--- Directions for this task ---
Collect every line of the records below that contains the string "local" and list those lines in their original order.

Chart-based quiz records
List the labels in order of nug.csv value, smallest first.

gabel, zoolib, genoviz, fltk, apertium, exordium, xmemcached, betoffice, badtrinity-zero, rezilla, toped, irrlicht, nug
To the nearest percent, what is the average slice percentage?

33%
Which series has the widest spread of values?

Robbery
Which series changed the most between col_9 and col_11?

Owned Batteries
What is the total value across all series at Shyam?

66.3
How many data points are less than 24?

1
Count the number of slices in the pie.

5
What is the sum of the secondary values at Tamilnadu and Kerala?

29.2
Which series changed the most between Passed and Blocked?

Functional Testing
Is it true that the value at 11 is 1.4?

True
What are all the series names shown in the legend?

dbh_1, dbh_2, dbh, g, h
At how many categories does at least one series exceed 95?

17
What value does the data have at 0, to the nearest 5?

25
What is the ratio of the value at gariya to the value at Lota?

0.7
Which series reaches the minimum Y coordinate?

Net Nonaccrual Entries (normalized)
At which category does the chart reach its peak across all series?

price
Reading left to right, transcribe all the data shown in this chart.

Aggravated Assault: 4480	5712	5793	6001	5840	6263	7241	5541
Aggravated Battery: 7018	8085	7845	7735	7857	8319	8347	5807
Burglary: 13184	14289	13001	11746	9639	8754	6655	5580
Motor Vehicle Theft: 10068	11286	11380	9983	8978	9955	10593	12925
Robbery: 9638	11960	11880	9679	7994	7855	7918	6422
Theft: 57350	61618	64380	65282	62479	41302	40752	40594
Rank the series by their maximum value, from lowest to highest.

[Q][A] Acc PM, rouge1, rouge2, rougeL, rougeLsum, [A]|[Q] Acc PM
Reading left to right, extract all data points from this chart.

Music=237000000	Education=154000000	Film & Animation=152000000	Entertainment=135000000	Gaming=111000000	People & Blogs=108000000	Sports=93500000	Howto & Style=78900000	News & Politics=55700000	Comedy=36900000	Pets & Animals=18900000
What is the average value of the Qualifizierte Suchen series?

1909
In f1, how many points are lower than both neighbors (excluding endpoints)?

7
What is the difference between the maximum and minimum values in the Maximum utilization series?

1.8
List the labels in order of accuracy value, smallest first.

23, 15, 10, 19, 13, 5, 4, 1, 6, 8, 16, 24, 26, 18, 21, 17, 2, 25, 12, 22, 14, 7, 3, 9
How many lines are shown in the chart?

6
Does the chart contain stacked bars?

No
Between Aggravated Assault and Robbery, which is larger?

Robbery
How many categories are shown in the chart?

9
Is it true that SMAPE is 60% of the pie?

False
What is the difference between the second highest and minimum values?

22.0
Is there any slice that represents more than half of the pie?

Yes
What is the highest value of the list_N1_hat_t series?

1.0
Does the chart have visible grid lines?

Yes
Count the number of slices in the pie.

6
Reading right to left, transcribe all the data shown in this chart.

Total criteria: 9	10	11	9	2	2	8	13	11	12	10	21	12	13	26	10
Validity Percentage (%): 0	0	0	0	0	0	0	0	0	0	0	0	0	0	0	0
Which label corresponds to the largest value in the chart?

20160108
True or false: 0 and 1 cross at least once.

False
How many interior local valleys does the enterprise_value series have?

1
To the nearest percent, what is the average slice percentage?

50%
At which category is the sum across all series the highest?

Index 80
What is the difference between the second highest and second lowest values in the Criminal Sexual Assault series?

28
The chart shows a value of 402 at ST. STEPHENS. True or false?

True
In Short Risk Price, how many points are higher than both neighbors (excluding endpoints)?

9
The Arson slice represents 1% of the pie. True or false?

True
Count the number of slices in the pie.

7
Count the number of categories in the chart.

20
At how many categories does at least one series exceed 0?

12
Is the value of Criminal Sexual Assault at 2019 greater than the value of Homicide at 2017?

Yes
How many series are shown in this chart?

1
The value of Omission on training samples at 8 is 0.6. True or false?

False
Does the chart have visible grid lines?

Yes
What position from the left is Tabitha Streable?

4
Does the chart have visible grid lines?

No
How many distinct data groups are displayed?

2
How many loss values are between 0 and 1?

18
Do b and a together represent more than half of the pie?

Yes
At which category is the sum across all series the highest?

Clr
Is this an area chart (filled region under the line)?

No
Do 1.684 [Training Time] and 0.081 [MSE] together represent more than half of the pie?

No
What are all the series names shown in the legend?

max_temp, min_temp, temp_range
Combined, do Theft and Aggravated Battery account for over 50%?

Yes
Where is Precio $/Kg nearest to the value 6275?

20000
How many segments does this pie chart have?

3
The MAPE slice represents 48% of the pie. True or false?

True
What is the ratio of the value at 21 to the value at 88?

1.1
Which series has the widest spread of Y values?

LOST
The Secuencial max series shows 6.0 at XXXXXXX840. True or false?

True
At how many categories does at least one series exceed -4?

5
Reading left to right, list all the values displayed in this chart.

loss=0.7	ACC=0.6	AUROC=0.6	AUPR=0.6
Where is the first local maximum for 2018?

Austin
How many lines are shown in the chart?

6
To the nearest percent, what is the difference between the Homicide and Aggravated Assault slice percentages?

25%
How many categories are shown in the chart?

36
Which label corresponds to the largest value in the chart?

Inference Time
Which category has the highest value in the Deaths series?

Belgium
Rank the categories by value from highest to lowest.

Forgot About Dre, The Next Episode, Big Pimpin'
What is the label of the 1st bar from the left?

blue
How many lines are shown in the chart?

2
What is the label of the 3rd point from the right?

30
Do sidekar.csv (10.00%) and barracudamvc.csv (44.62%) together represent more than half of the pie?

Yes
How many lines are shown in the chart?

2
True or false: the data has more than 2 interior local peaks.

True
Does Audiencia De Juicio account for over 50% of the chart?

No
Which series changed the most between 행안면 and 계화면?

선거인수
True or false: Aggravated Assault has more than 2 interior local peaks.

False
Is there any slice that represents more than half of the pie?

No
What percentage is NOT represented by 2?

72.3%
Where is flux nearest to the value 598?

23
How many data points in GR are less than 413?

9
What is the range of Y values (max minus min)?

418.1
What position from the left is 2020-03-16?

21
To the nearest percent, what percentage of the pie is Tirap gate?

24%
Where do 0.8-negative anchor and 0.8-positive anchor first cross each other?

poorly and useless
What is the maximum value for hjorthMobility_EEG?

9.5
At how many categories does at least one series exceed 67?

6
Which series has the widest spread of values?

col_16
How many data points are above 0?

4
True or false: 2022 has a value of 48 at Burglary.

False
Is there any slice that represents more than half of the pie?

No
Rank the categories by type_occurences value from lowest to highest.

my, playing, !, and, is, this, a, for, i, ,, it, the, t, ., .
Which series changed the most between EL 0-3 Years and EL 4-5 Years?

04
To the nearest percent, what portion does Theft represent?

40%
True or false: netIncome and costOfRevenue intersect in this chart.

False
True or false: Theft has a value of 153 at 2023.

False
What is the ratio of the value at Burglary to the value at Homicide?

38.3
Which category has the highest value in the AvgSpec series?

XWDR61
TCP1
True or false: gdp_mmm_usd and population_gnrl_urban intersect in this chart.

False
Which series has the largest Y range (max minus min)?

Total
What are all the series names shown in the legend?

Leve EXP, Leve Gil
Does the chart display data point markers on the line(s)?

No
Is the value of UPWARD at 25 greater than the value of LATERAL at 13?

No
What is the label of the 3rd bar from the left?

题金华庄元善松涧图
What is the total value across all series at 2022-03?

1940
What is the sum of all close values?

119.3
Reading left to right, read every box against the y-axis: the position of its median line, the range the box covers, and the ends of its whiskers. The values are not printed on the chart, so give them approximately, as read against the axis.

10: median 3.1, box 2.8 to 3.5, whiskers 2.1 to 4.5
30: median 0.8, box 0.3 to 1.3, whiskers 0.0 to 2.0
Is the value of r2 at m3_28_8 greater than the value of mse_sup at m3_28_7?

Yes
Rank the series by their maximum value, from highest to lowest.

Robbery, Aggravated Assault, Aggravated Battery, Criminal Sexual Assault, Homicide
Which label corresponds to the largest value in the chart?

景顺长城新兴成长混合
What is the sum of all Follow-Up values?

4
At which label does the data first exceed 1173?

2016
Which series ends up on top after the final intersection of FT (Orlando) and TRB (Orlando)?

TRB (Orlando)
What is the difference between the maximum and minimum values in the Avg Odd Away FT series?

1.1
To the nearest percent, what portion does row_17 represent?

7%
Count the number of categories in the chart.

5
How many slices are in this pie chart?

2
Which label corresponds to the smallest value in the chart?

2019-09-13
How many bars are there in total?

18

--- Task answer ---
How many interior local valleys does the enterprise_value series have?
Where is the first local maximum for 2018?
True or false: the data has more than 2 interior local peaks.
True or false: Aggravated Assault has more than 2 interior local peaks.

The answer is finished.